### Aim of the exercise
Quote only the span from the first line of the entries to the line containing "verilerek iradelerinin fesada", both ends kept. Leave every picture out.
Material to process Start Marker
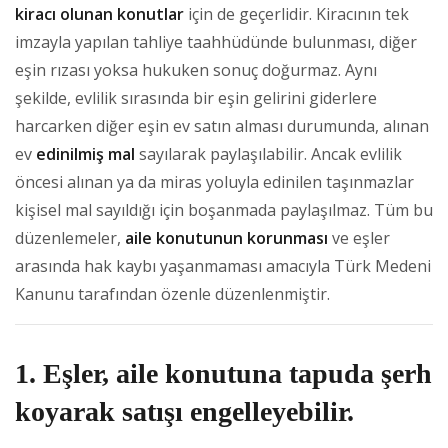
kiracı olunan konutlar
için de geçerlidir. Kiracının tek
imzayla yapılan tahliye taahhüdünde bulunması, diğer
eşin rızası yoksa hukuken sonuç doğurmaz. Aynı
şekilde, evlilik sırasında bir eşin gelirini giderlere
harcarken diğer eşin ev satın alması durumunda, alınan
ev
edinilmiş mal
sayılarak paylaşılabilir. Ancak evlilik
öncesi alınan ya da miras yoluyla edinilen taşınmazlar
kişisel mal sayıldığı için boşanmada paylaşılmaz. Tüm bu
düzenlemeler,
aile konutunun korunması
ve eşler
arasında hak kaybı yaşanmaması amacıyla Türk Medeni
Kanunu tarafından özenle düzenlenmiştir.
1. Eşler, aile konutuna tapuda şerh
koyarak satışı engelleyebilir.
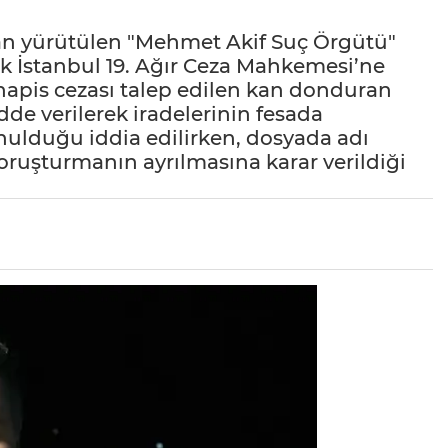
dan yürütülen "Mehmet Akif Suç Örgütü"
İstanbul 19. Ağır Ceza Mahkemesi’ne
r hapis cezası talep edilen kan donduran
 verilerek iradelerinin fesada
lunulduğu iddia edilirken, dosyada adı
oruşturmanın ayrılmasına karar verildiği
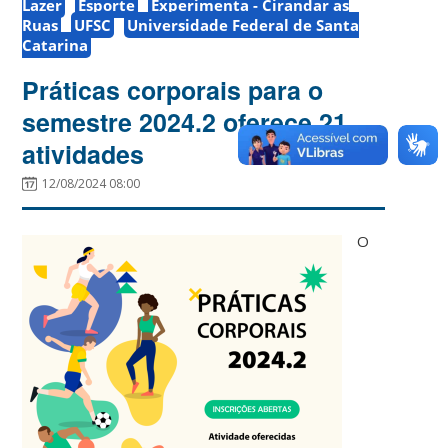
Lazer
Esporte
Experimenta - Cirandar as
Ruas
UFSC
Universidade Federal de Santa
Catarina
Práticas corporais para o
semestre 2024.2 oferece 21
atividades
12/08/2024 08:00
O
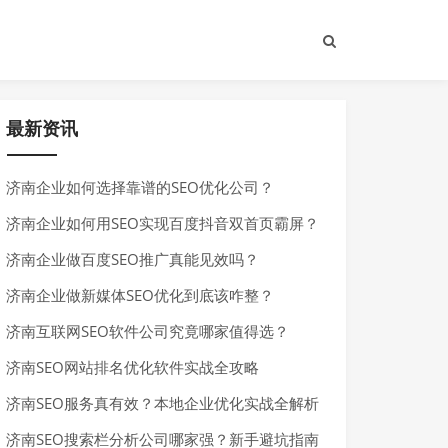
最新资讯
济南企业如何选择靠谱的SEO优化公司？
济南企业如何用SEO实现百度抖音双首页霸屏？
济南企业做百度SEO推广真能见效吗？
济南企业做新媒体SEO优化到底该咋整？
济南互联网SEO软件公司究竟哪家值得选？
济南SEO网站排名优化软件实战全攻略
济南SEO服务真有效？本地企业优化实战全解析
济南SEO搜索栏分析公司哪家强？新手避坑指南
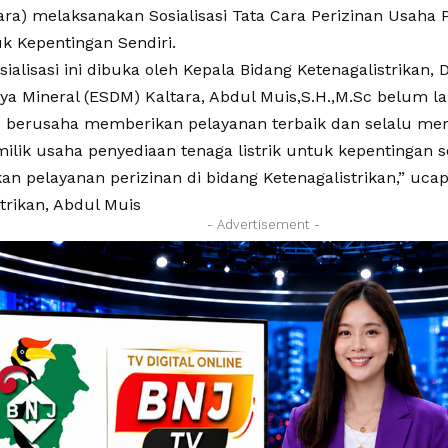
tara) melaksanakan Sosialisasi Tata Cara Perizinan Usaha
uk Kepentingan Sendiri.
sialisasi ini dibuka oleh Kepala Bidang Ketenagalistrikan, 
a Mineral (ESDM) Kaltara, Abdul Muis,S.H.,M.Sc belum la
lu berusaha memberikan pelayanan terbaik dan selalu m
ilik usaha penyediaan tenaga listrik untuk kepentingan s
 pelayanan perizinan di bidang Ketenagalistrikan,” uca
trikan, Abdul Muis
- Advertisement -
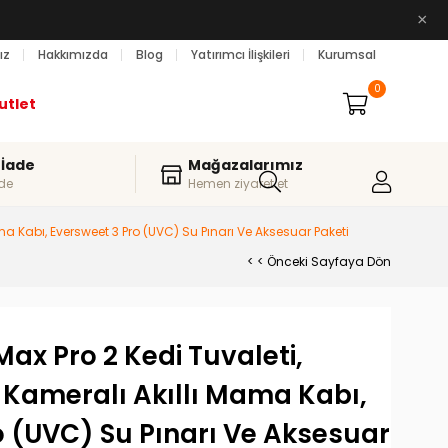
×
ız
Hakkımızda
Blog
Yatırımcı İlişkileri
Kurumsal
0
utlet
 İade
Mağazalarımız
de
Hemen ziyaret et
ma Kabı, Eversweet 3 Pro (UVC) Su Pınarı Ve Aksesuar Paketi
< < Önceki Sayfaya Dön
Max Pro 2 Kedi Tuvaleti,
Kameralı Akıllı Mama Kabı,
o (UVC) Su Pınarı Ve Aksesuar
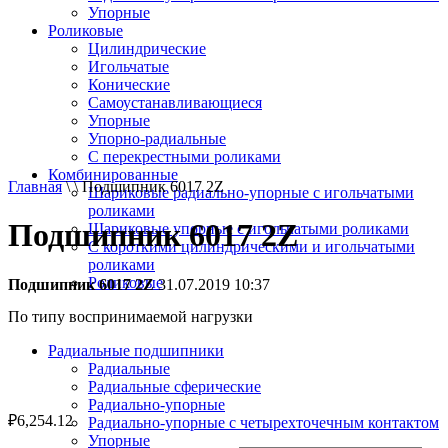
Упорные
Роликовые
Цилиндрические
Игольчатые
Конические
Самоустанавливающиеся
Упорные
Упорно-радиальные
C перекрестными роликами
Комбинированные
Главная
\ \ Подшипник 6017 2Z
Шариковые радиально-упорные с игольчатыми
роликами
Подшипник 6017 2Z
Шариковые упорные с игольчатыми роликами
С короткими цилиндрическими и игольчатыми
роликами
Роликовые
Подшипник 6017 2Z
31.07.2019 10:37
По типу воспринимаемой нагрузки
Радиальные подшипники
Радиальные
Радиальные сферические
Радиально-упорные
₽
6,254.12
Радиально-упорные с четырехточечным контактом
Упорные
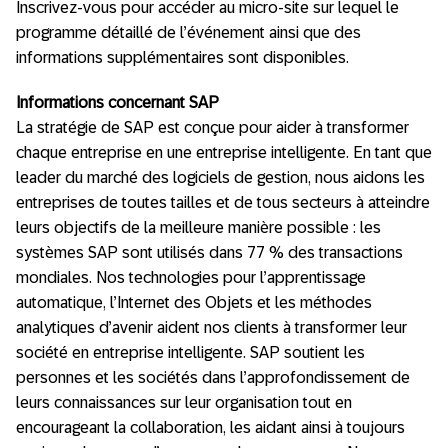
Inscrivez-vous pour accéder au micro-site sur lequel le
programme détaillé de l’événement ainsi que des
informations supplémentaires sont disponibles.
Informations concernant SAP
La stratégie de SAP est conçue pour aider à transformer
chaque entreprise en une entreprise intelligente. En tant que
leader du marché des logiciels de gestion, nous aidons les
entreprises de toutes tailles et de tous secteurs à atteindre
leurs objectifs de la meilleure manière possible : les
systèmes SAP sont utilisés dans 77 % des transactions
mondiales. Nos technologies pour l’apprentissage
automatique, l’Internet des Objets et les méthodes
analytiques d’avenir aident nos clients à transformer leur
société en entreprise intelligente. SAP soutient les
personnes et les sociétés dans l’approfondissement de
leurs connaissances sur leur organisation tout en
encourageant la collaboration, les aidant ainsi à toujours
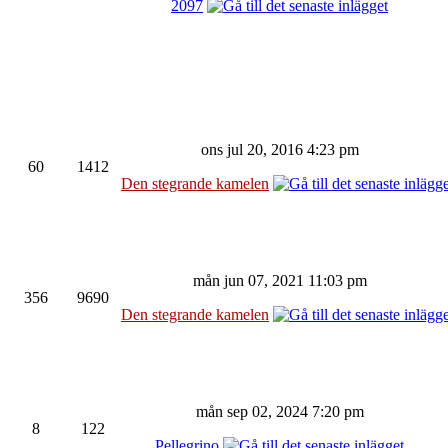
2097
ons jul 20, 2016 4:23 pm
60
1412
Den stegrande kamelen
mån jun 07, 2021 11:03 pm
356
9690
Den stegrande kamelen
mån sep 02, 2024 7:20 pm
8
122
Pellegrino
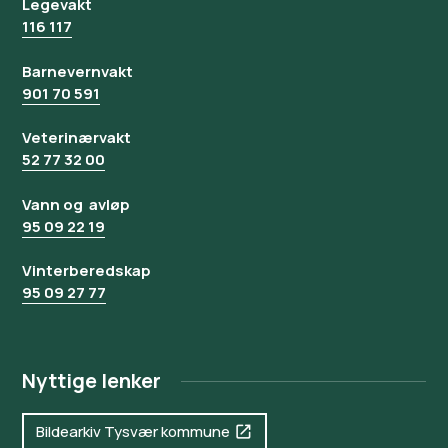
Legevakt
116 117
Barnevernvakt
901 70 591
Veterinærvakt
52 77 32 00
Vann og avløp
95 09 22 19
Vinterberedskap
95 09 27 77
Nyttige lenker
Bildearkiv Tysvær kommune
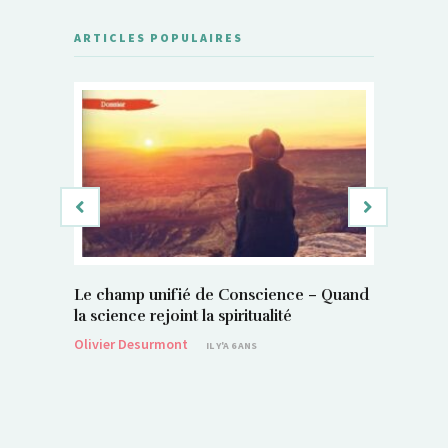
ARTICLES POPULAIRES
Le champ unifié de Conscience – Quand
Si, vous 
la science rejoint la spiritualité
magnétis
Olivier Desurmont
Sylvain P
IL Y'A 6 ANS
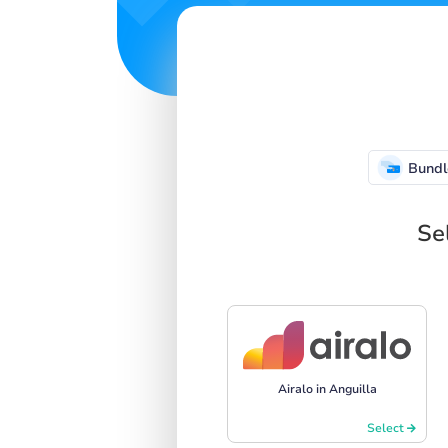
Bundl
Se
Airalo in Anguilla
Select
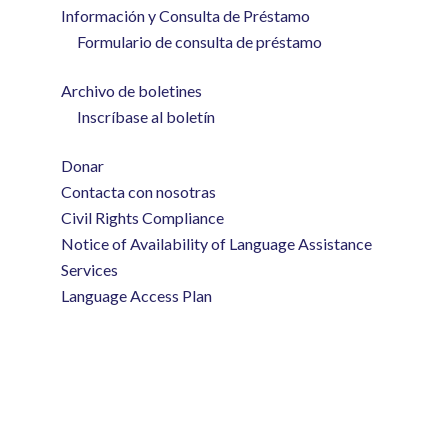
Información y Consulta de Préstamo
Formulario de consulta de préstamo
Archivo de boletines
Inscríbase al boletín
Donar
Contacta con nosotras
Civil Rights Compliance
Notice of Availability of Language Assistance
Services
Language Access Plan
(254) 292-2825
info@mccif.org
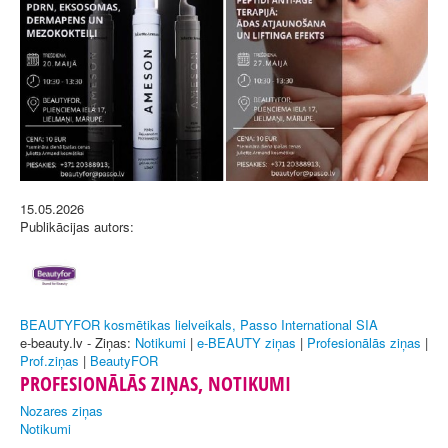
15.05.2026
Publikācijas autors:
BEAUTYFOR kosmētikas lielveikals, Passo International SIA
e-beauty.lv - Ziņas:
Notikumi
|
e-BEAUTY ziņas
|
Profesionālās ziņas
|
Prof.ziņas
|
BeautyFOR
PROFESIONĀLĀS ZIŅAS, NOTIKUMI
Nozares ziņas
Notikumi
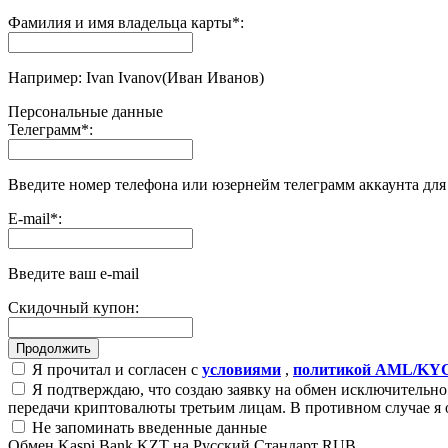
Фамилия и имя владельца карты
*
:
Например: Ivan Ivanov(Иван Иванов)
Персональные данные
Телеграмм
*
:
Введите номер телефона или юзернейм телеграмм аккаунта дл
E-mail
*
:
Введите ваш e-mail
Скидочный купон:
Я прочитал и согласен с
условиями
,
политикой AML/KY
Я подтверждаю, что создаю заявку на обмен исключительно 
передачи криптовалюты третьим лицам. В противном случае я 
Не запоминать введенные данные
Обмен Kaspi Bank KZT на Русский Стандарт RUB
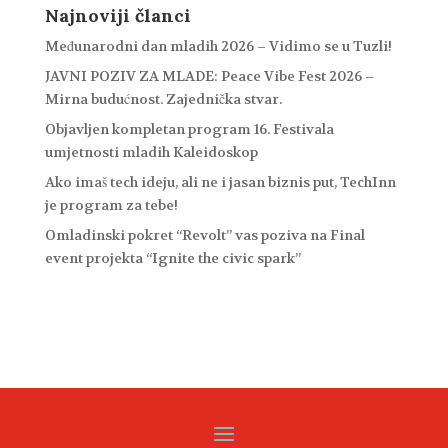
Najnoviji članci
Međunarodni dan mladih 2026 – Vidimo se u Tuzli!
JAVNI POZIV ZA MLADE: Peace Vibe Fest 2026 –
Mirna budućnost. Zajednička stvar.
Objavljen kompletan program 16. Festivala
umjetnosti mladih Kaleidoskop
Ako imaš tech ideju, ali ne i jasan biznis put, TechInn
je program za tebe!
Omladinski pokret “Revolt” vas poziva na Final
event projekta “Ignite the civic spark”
Material to process End Marker
### Reply
kiracı olunan konutlar
için de geçerlidir. Kiracının tek
imzayla yapılan tahliye taahhüdünde bulunması, diğer
eşin rızası yoksa hukuken sonuç doğurmaz. Aynı
şekilde, evlilik sırasında bir eşin gelirini giderlere
harcarken diğer eşin ev satın alması durumunda, alınan
ev
edinilmiş mal
sayılarak paylaşılabilir. Ancak evlilik
öncesi alınan ya da miras yoluyla edinilen taşınmazlar
kişisel mal sayıldığı için boşanmada paylaşılmaz. Tüm bu
düzenlemeler,
aile konutunun korunması
ve eşler
arasında hak kaybı yaşanmaması amacıyla Türk Medeni
Kanunu tarafından özenle düzenlenmiştir.
1. Eşler, aile konutuna tapuda şerh
koyarak satışı engelleyebilir.
dan yürütülen "Mehmet Akif Suç Örgütü"
İstanbul 19. Ağır Ceza Mahkemesi’ne
r hapis cezası talep edilen kan donduran
 verilerek iradelerinin fesada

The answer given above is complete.